* EXERCISE DIRECTIONS
Keep every word the same. Repeat the records without their images.
=== Section Start ===
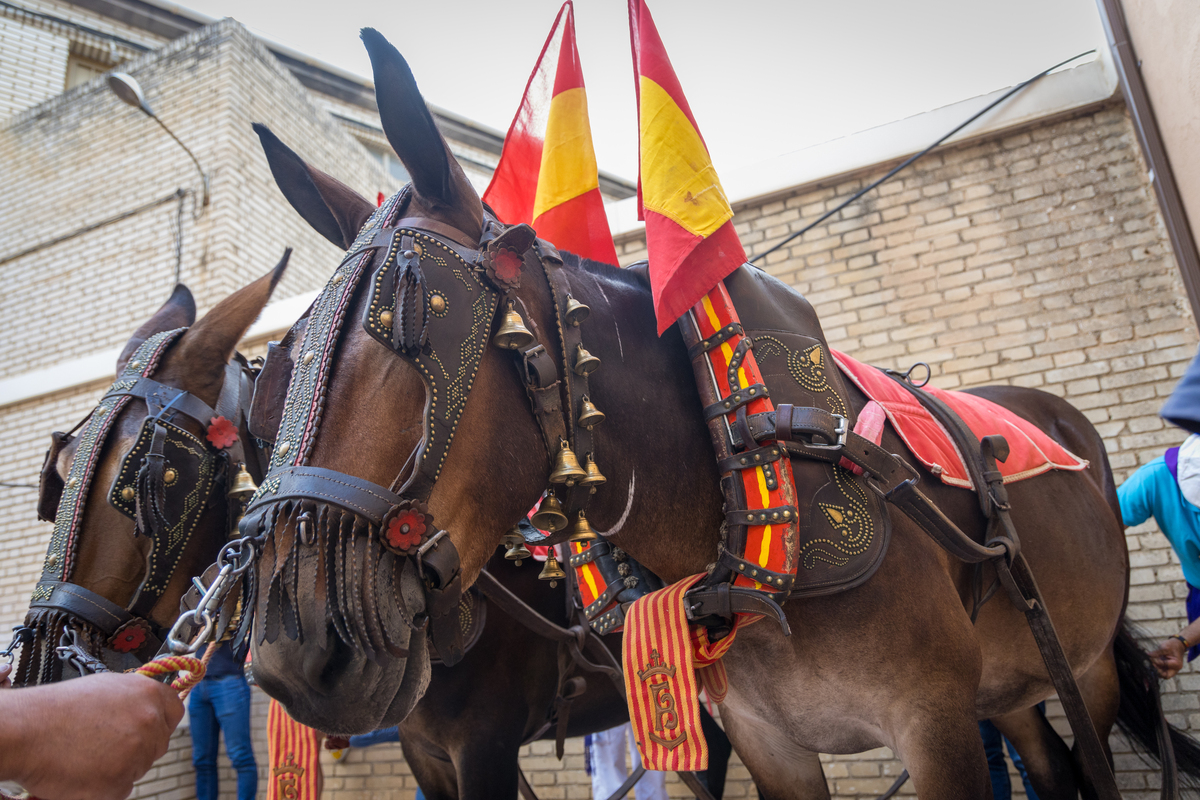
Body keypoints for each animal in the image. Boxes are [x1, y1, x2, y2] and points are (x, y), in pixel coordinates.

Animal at [241, 26, 1190, 800]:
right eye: (272, 383)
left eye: (413, 320)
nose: (292, 651)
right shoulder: (768, 740)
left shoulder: (937, 725)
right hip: (1012, 690)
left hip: (1084, 666)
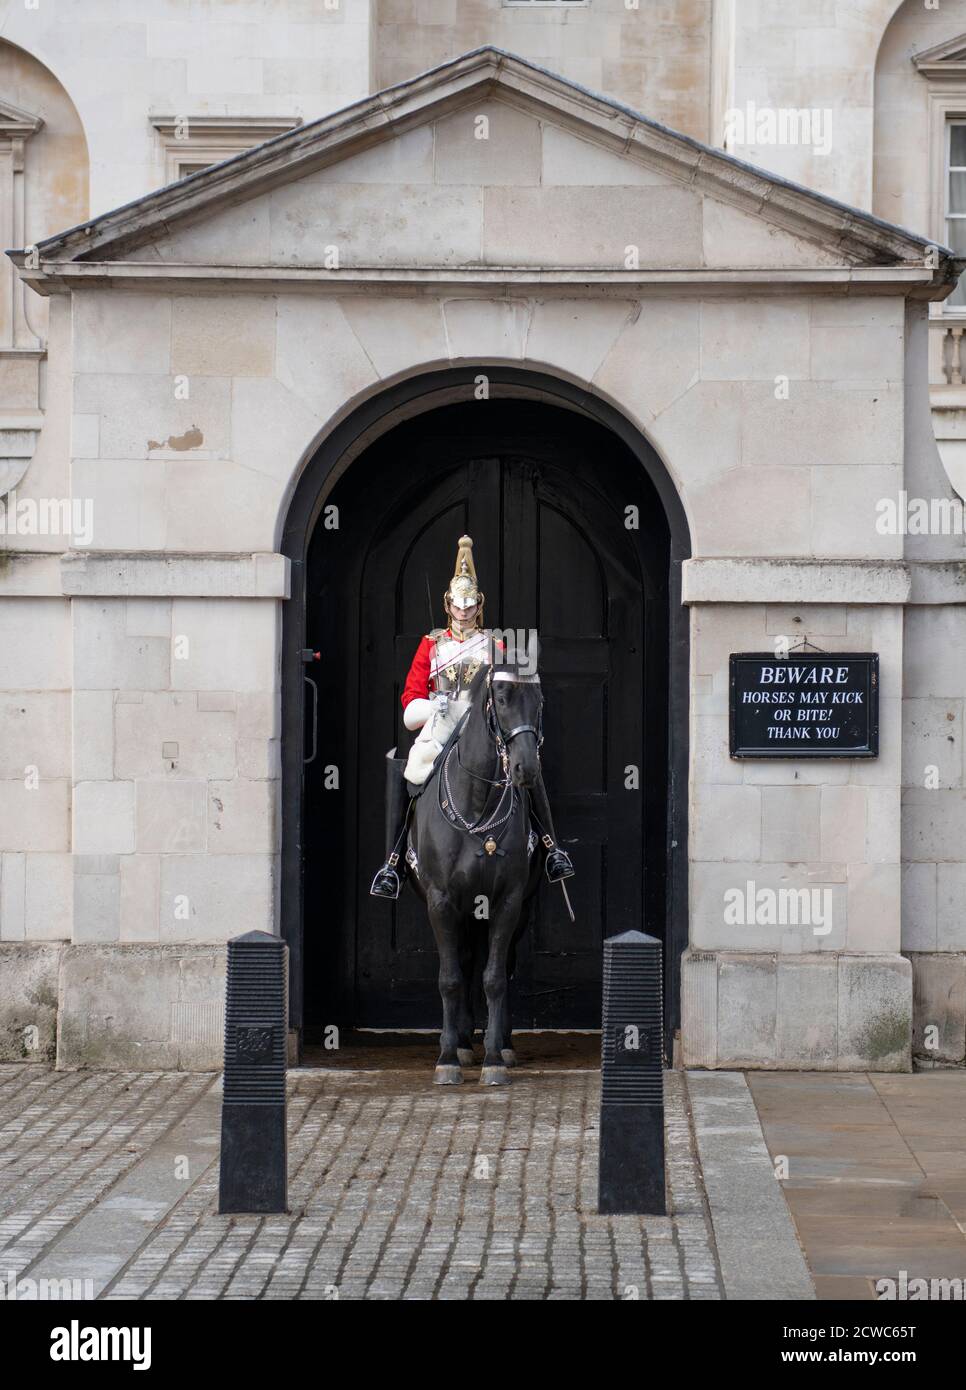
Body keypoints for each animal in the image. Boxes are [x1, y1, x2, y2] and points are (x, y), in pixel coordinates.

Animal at [405, 658, 547, 1084]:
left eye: (538, 698)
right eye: (500, 697)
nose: (526, 769)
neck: (477, 802)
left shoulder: (509, 902)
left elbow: (495, 978)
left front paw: (495, 1059)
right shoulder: (441, 902)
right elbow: (451, 979)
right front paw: (448, 1057)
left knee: (496, 966)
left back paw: (501, 1043)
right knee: (465, 963)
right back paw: (463, 1042)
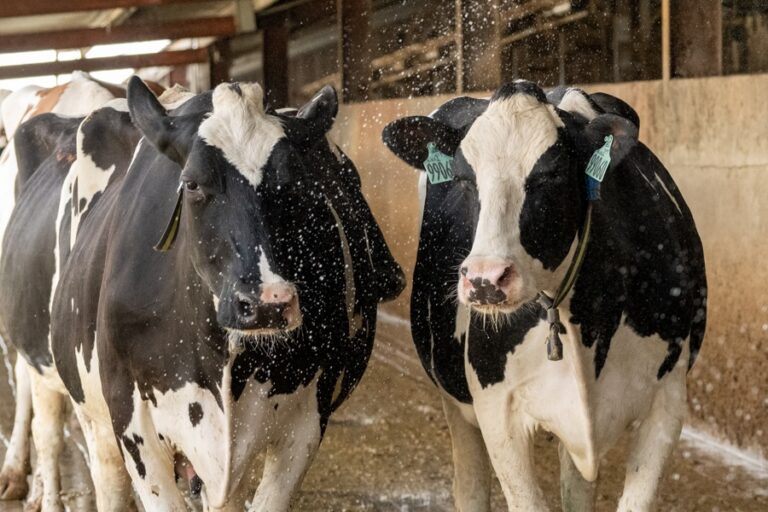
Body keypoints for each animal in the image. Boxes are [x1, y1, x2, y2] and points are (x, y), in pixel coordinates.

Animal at [383, 81, 707, 512]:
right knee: (470, 485)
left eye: (551, 174)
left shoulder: (667, 401)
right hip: (454, 395)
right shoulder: (495, 408)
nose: (485, 279)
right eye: (464, 178)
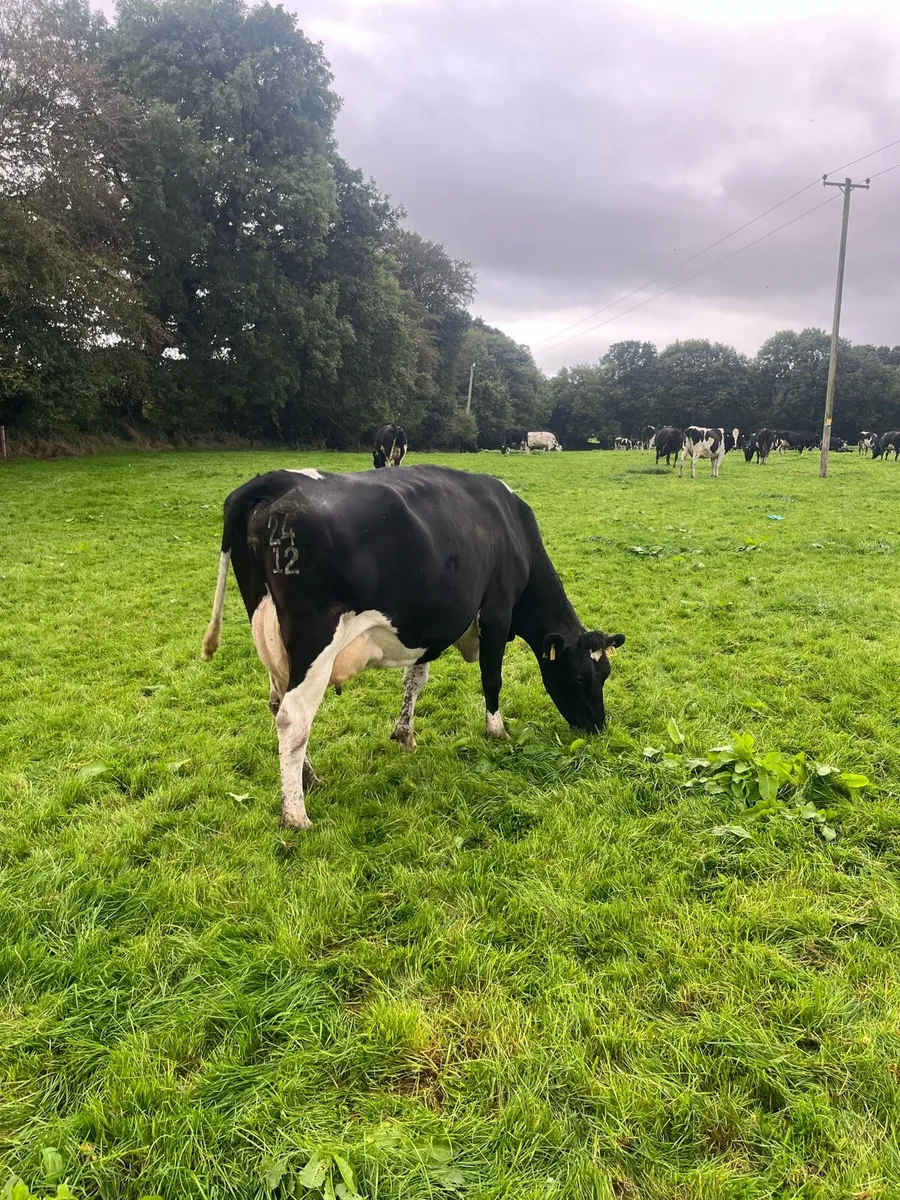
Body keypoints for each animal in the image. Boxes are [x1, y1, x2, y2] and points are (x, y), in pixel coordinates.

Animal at [201, 466, 625, 829]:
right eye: (578, 677)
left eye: (605, 674)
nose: (598, 727)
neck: (512, 529)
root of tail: (276, 481)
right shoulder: (497, 612)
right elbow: (492, 678)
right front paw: (497, 730)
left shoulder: (428, 631)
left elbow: (415, 680)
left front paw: (405, 733)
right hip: (314, 642)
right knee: (293, 718)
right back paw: (295, 815)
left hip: (272, 642)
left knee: (277, 706)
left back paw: (309, 779)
=== Section End ===
* OUTPUT
Body keypoints for each animal in the image. Boxes are [x1, y1, x2, y2] and points are (x, y), in pixel coordinates.

Animal at [241, 26, 1190, 800]:
right eye: (272, 383)
left eye: (413, 320)
nose: (292, 651)
right shoulder: (768, 740)
left shoulder: (937, 725)
right hip: (1012, 690)
left hip: (1084, 666)
Body keypoints for each animal in the image. Boxes are [x1, y1, x2, y2] and points are (x, y), in pixel coordinates.

Animal at [405, 658, 547, 1084]:
left eye: (538, 698)
right eye: (500, 697)
nose: (526, 769)
neck: (477, 802)
left shoulder: (509, 902)
left elbow: (495, 978)
left front paw: (495, 1059)
right shoulder: (441, 902)
right elbow: (451, 979)
right front paw: (448, 1057)
left knee: (496, 966)
left back paw: (501, 1043)
right knee: (465, 963)
right back paw: (463, 1042)
Body keypoints for each animal in the image. Boxes are [x1, y1, x2, y2] and points are (x, y), in pixel coordinates.

Animal at [383, 81, 707, 512]:
right knee: (470, 485)
left eye: (551, 174)
left shoulder: (667, 401)
right hip: (454, 395)
right shoulder: (495, 408)
nose: (485, 279)
right eye: (464, 178)
Body keypoints for each animal in the image. Boxes are [x1, y1, x2, y2] and points are (x, y), in pixel coordinates.

Animal at [201, 466, 625, 829]:
right eye: (578, 677)
left eye: (605, 674)
nose: (598, 727)
neck: (512, 529)
root of tail: (276, 481)
right shoulder: (497, 612)
right elbow: (492, 678)
right front paw: (497, 730)
left shoulder: (428, 631)
left elbow: (415, 680)
left front paw: (405, 733)
right hip: (314, 642)
right knee: (293, 718)
right back paw: (295, 815)
left hip: (272, 642)
left knee: (277, 706)
left back paw: (309, 779)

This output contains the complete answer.